Much of Kenya was unbanked as of just a few years ago, with over 60% of the country not having a bank account in 2011. This has changed since the advent of M-PESA. M-PESA exists as an alternative to carrying cash, with franchises at every Safaricom authorized dealer, at many gas stations, and at larger distributors. At present there are over 40,000 M-PESA agents in Kenya, giving M-PESA users access to rudimentary financial services virtually everywhere in the country. In fact, today more Kenyans are registered with M-PESA than have bank accounts, and less than 20% of the country lacks a bank account. Clearly M-PESA has made a difference.

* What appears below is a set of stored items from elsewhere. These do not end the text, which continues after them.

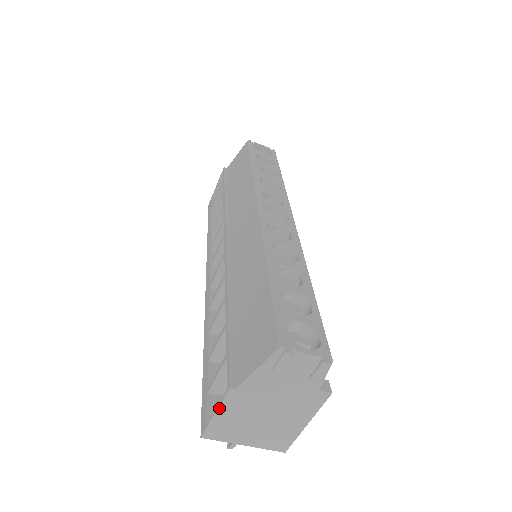
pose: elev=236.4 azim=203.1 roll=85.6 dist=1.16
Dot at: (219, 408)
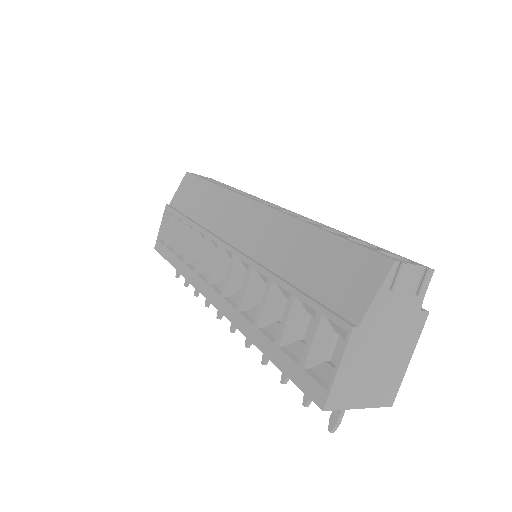
Dot at: (342, 360)
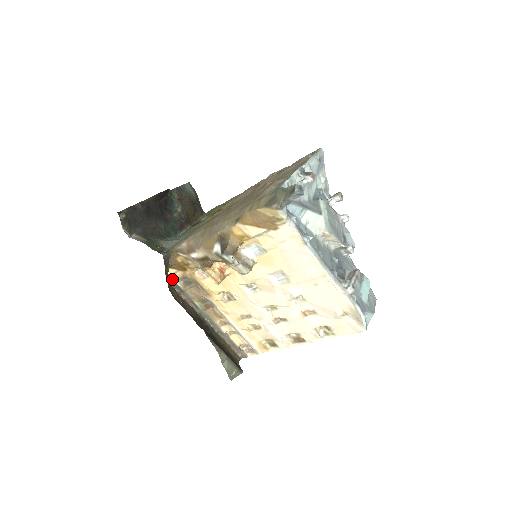
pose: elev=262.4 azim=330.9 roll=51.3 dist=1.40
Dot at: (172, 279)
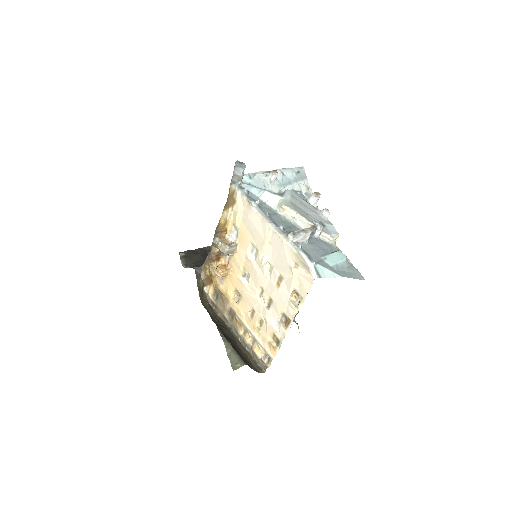
Dot at: (208, 296)
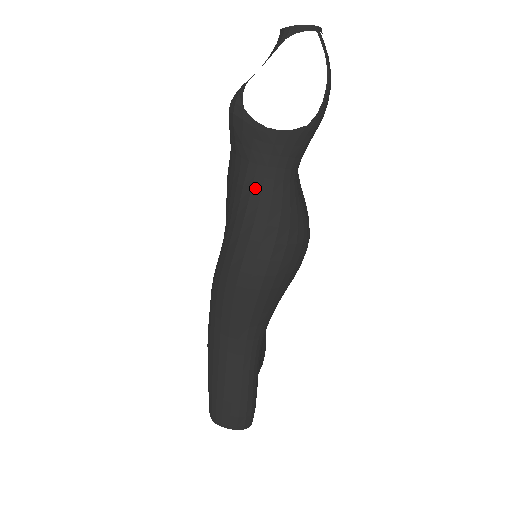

In 2012 Safaricom launched a new product called M-Shwari (Shwari is the Swahili word for calm) in conjunction with the Commercial Bank of Africa (CBA). M-PESA customers can hold their funds in an M-Shwari account and earn interest of 2-5% per year, depending on balances they carry. Customers can also take out 30 day loans, with a facilitation fee of 7.5%, and pay those loans back electronically. Critically, the CBA is responsible for any losses on loan products. Thus, Safaricom customers do not lose their mobile phone service for failing to pay back their loans, and they do not have any airtime credit taken from them. Rather, the CBA charges late fees and puts a strike on their credit if they fall 120 days in arrears. That strike lasts for five years. CBA reports about 2% of M-Shwari loans are non-performing. (The most recent World Bank data is from 2016 and shows 3.917% of loan amounts worldwide as non-performing, and US data show a 50% default rate on similar types of payday loans.)
M-Shwari has been successful in employing data from M-PESA customer use to calculate a form of a credit score for potential borrowers. CBA forms a customer’s quasi-credit score based upon M-PESA transaction history. Though many companies have been using data analytics to offer enticing products to customers, CBA seems to be the first company to use big data to reach out to those in poverty. Clearly their algorithms are working, as their non-performing loan statistics are better than worldwide averages.
Overall, we want to pursue several questions related to electronic transactions. We would investigate if the conclusion of Jack and Suri about M-PESA lifting 2% of Kenyans from poverty is reproducible. Then, is M-Shwari giving Kenyans a chance to save, or are Kenyans ending up in greater debt? It seems clear that more Kenyans have access to a wider range of banking services because of M-PESA and M-Shwari and that there is more microfinance available to Kenyans. We would seek to show whether there is statistical significance in the numbers that are being briefly reported in the headlines.
We would be interested in the algorithms that M-Shwari is using to assess credit worthiness for the unbanked. Can such algorithms be altered to work in the other countries where M-PESA has a presence? Could new distributed ledger technologies (DLTs) like blockchain and directed acyclic graphs help in the storage and authentication of transaction data? Could DLT help with the CBA quasi-credit algorithms? Can such ideas be transferred to other countries, whether less developed or more developed? FDIC statistics show that about 7% of the United States is unbanked, for instance. Typical payday loans in the US incur a 521% APR, while M-Shwari’s rate is less than half of this. Do default rates correlate with quasi-credit scores? While questions about applicability to other countries would be mostly speculative, multiple regression may show which parameters are most relevant for success of programs like M-PESA and M-Shwari. We could then use data from other countries to determine if success is predicted.
Because there are a multitude of problems in myriad areas, we seek students at all levels of mathematical preparation. At a minimum an applicant should have completed single variable differential and integral calculus. Having succeeded in courses in statistics or probability would be helpful, and exposure to logic, differential equations, programming, linear algebra or multivariable calculus would likewise be useful.